» **Problem to solve**: For this exercise, output the line containing "right wrist: (1265, 673)" and all lines after it to the end of the records, exactly, with no other content.
---------- Information shown
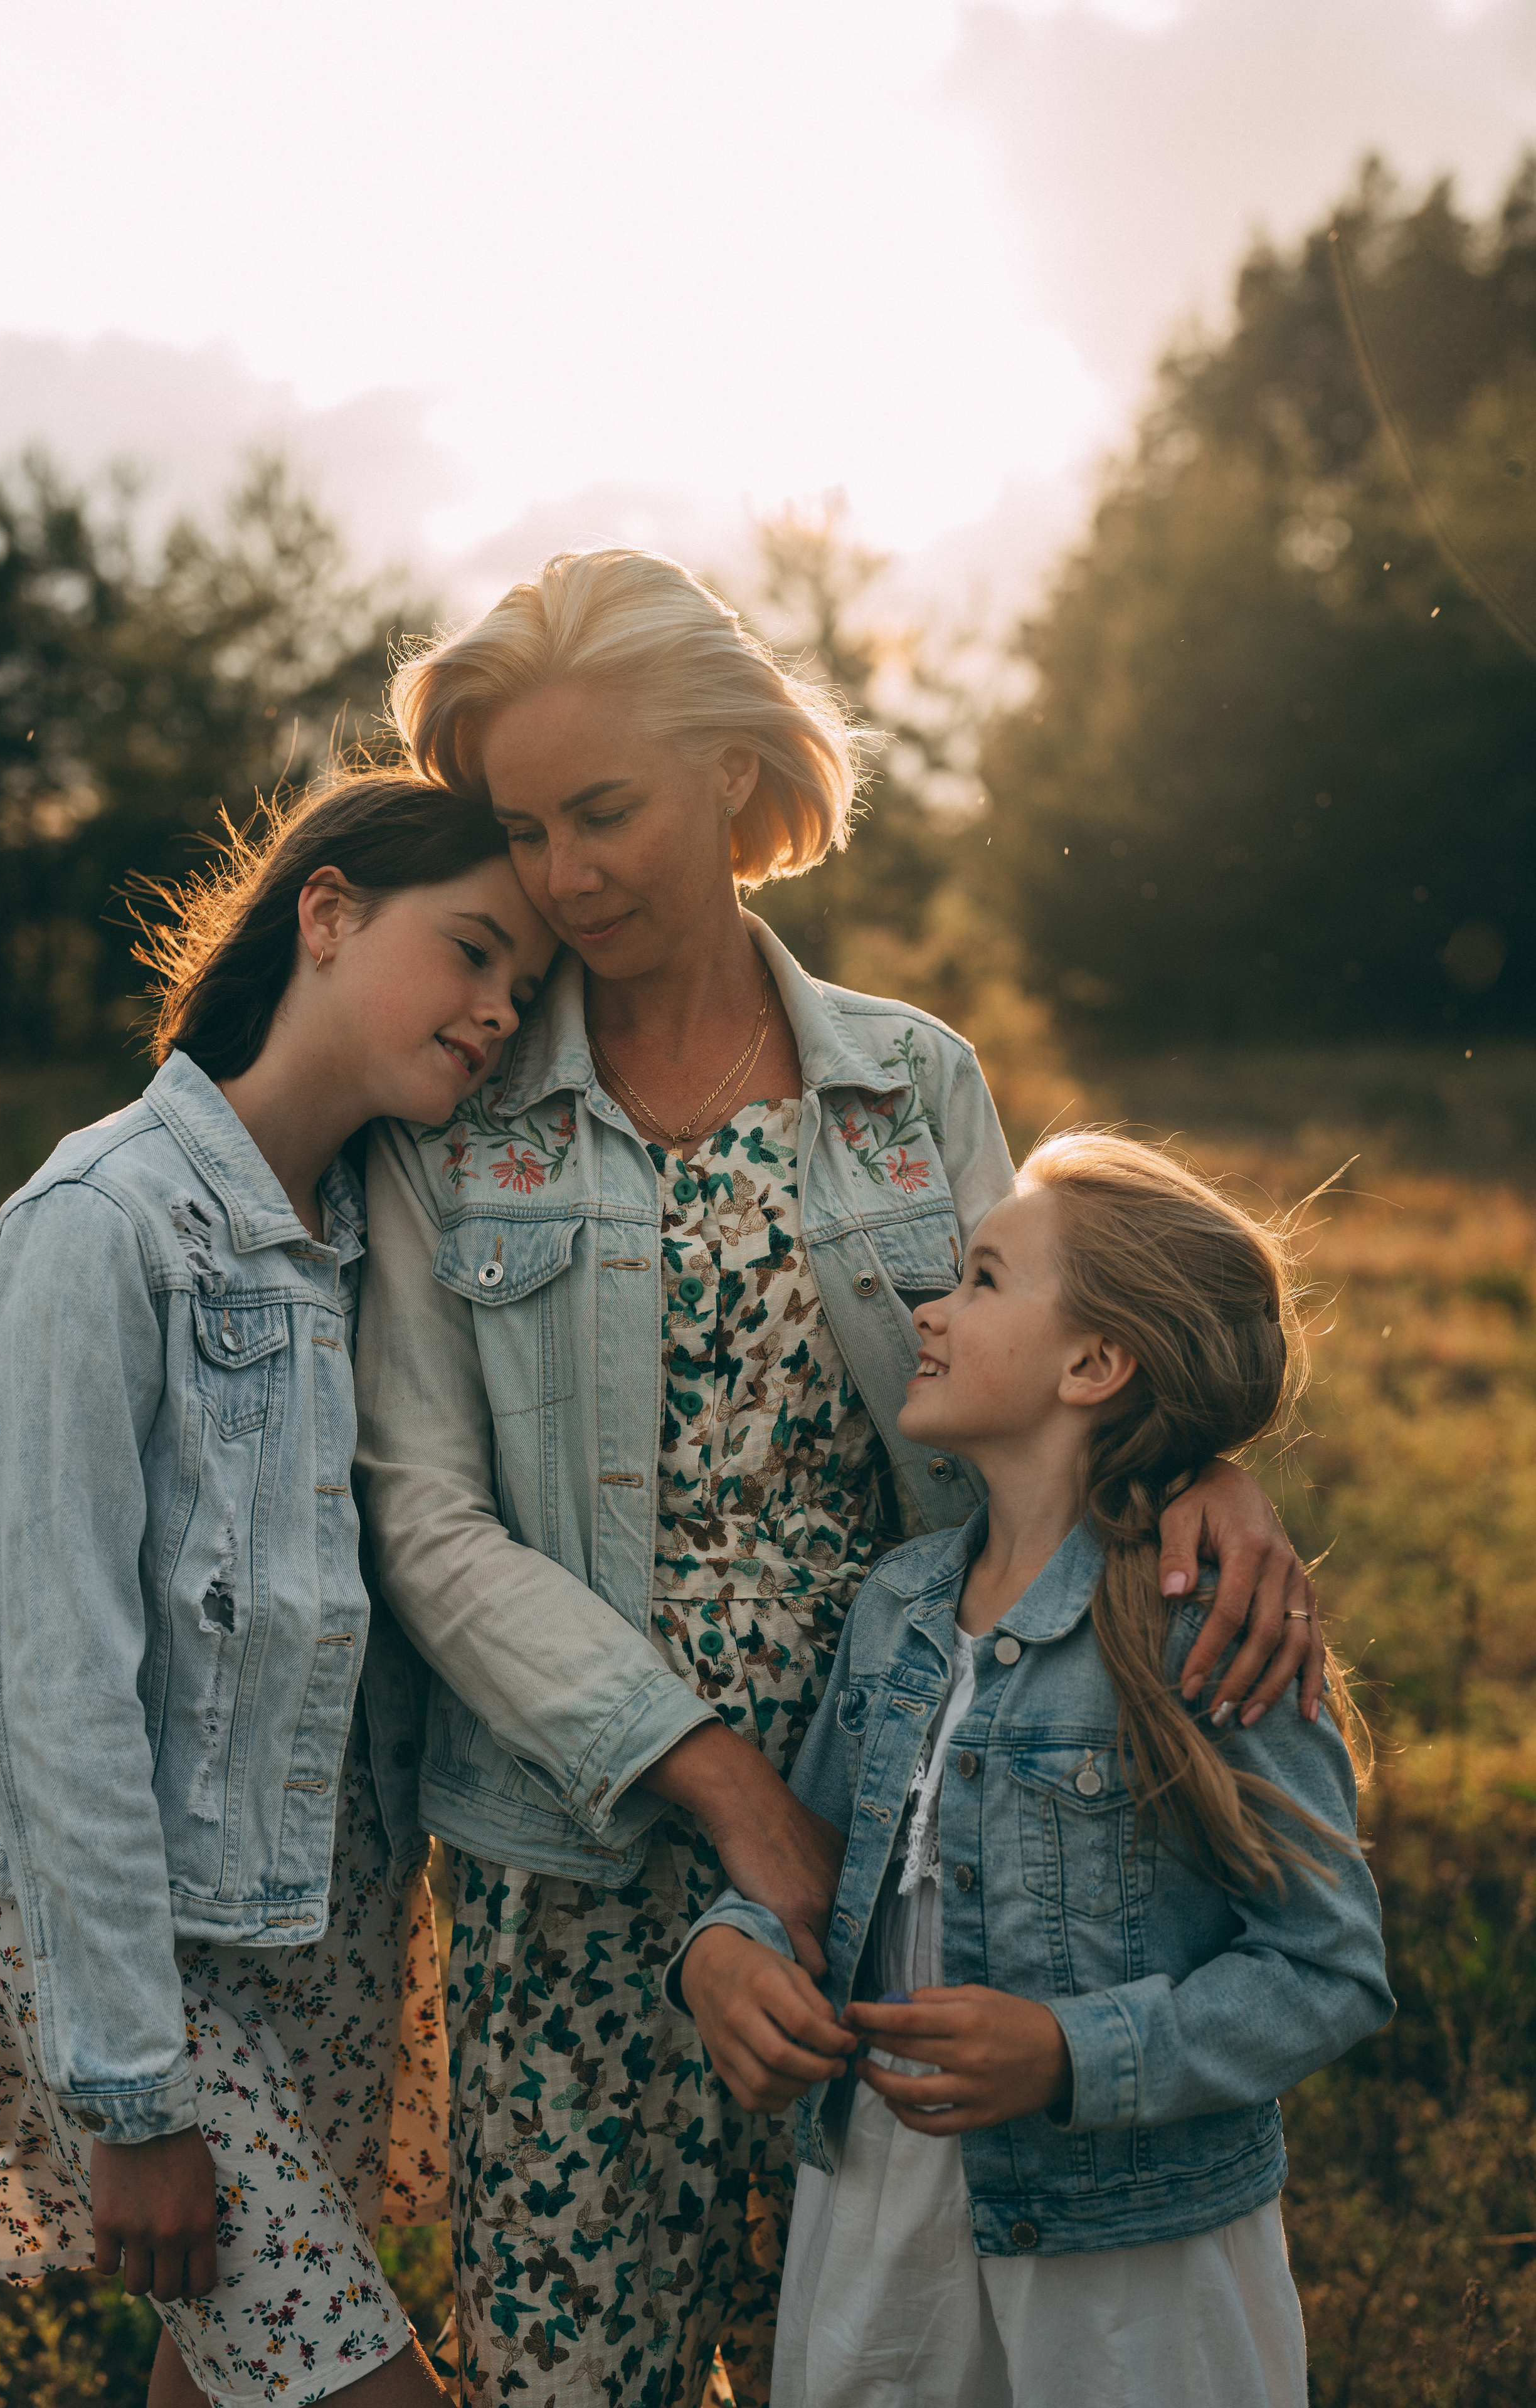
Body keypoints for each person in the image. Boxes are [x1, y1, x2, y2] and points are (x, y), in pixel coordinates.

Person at [352, 548, 1328, 2408]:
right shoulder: (453, 1107)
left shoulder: (905, 1085)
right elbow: (425, 1520)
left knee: (881, 2361)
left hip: (916, 1855)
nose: (564, 877)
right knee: (577, 2377)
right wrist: (723, 1788)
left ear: (730, 769)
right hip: (577, 1867)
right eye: (525, 830)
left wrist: (1200, 1471)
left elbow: (1048, 1366)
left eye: (605, 812)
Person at [0, 770, 558, 2408]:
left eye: (524, 986)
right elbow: (52, 1684)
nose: (500, 1012)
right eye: (473, 951)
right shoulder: (98, 1228)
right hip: (154, 1960)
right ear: (327, 913)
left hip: (337, 1928)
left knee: (225, 2382)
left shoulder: (381, 1236)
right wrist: (134, 2093)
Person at [672, 1131, 1393, 2408]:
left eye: (983, 1280)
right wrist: (727, 1951)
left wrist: (1071, 2053)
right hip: (882, 2211)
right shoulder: (898, 1606)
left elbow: (1326, 1968)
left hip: (1127, 2252)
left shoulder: (1200, 1629)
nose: (929, 1310)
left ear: (1093, 1364)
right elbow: (821, 1874)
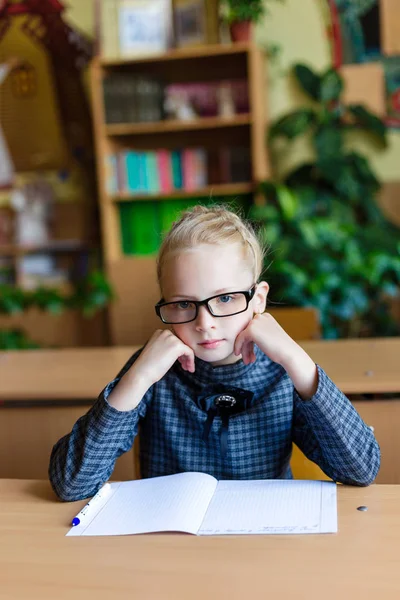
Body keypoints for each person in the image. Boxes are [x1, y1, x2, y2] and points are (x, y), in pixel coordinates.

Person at [49, 205, 380, 501]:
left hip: (263, 545)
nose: (204, 324)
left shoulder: (283, 373)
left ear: (258, 298)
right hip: (173, 546)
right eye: (183, 304)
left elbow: (361, 469)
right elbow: (72, 484)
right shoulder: (152, 371)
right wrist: (138, 377)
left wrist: (296, 359)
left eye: (225, 298)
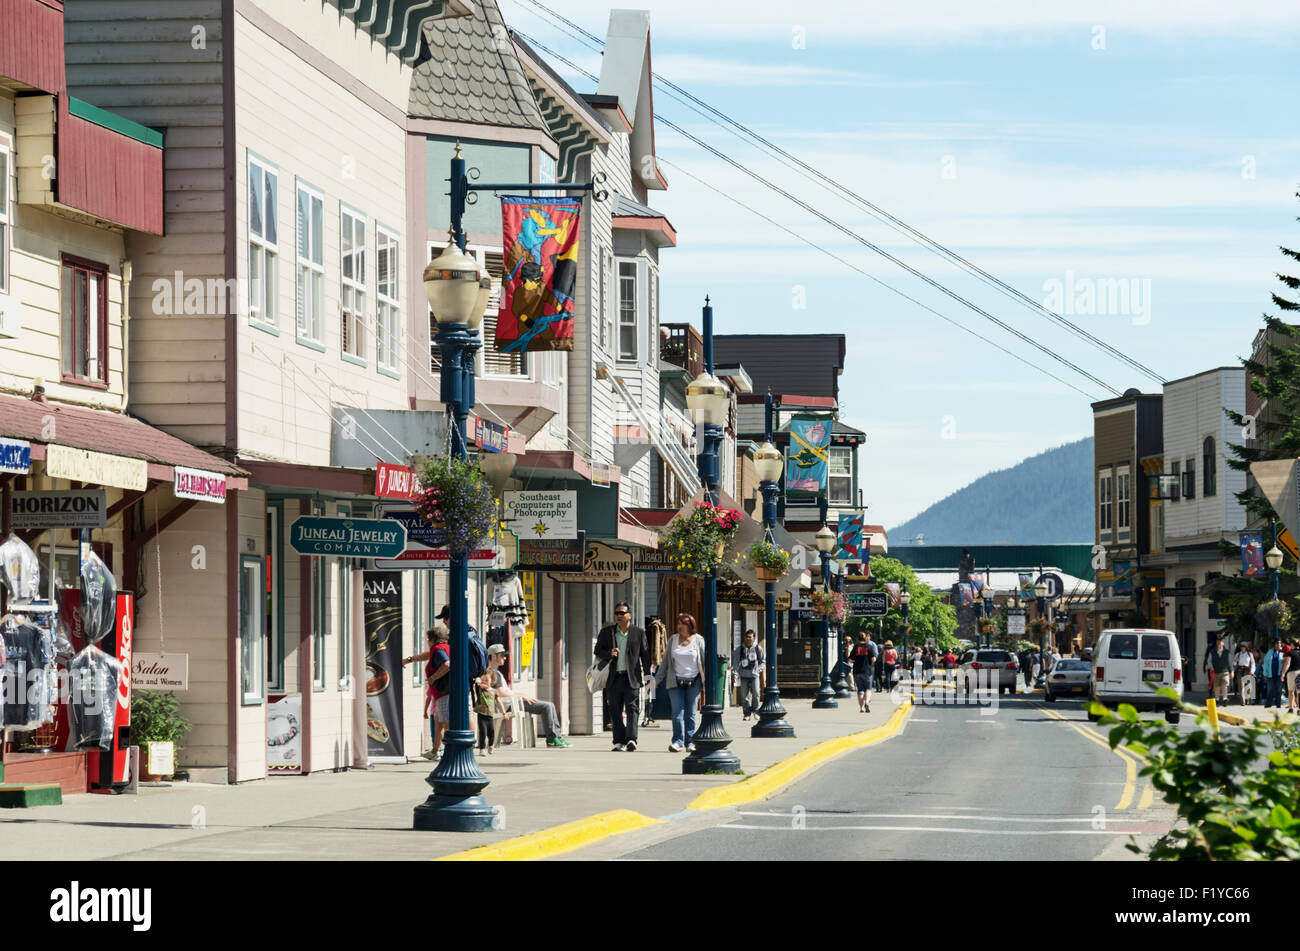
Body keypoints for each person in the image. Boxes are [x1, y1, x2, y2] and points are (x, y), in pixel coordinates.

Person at [485, 644, 572, 748]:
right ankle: (552, 739)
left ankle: (558, 737)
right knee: (547, 706)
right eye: (502, 655)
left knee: (550, 705)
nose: (505, 657)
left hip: (514, 702)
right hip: (509, 705)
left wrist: (520, 696)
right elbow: (501, 693)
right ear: (494, 656)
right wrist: (521, 696)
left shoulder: (496, 672)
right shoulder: (492, 673)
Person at [594, 601, 650, 751]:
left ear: (629, 615)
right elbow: (597, 650)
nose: (618, 616)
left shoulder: (639, 633)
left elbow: (645, 656)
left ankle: (631, 739)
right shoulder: (607, 632)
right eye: (617, 613)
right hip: (613, 678)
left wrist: (649, 679)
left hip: (632, 678)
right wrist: (609, 654)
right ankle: (619, 741)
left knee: (632, 708)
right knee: (615, 710)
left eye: (622, 613)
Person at [655, 613, 707, 752]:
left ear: (690, 626)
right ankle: (677, 741)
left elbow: (704, 662)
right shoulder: (673, 640)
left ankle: (690, 742)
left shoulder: (699, 640)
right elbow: (665, 662)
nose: (680, 627)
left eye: (683, 624)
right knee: (677, 713)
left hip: (694, 681)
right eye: (678, 624)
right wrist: (656, 680)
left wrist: (707, 683)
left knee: (690, 714)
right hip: (675, 681)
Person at [402, 623, 451, 760]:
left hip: (443, 692)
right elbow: (427, 655)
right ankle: (435, 750)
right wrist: (409, 660)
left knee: (445, 722)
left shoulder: (438, 649)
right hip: (441, 692)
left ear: (433, 639)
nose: (427, 642)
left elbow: (447, 664)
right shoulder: (444, 648)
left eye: (428, 639)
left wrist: (433, 678)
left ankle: (450, 750)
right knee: (438, 722)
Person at [732, 629, 764, 721]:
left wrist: (758, 670)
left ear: (754, 638)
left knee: (756, 693)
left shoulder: (758, 648)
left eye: (750, 637)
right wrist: (735, 674)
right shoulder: (739, 649)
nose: (748, 639)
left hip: (754, 675)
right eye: (746, 637)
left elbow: (763, 661)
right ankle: (746, 713)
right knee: (744, 696)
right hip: (744, 676)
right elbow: (736, 663)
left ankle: (756, 711)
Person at [849, 633, 878, 712]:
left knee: (860, 690)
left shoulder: (856, 647)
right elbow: (873, 659)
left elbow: (850, 660)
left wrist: (857, 660)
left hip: (857, 671)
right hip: (867, 671)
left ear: (858, 639)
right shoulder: (869, 646)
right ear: (865, 638)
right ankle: (867, 702)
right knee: (868, 689)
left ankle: (861, 708)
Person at [1261, 637, 1287, 709]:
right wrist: (1265, 673)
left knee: (1279, 689)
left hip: (1279, 674)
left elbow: (1286, 661)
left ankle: (1278, 704)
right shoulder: (1270, 652)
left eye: (1279, 643)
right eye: (1277, 643)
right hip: (1270, 674)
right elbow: (1266, 663)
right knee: (1270, 689)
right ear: (1275, 644)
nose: (1278, 644)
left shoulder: (1283, 652)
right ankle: (1268, 704)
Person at [1206, 633, 1232, 704]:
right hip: (1216, 672)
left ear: (1223, 643)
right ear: (1216, 643)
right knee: (1216, 686)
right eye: (1218, 642)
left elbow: (1230, 662)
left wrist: (1231, 671)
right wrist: (1211, 667)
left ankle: (1224, 699)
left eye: (1220, 642)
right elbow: (1209, 661)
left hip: (1225, 672)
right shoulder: (1212, 652)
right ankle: (1217, 699)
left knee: (1224, 685)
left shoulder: (1227, 652)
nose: (1219, 643)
--------------------
» **Solution for this exercise**:
right wrist: (1265, 673)
left knee: (1279, 689)
left hip: (1279, 674)
left elbow: (1286, 661)
left ankle: (1278, 704)
right shoulder: (1270, 652)
left eye: (1279, 643)
right eye: (1277, 643)
right hip: (1270, 674)
right elbow: (1266, 663)
right knee: (1270, 689)
right ear: (1275, 644)
nose: (1278, 644)
left shoulder: (1283, 652)
right ankle: (1268, 704)
Person at [1206, 633, 1232, 704]:
right hip: (1216, 672)
left ear: (1223, 643)
right ear: (1216, 643)
right knee: (1216, 686)
right eye: (1218, 642)
left elbow: (1230, 662)
left wrist: (1231, 671)
right wrist: (1211, 667)
left ankle: (1224, 699)
left eye: (1220, 642)
right elbow: (1209, 661)
left hip: (1225, 672)
right shoulder: (1212, 652)
right ankle: (1217, 699)
left knee: (1224, 685)
left shoulder: (1227, 652)
nose: (1219, 643)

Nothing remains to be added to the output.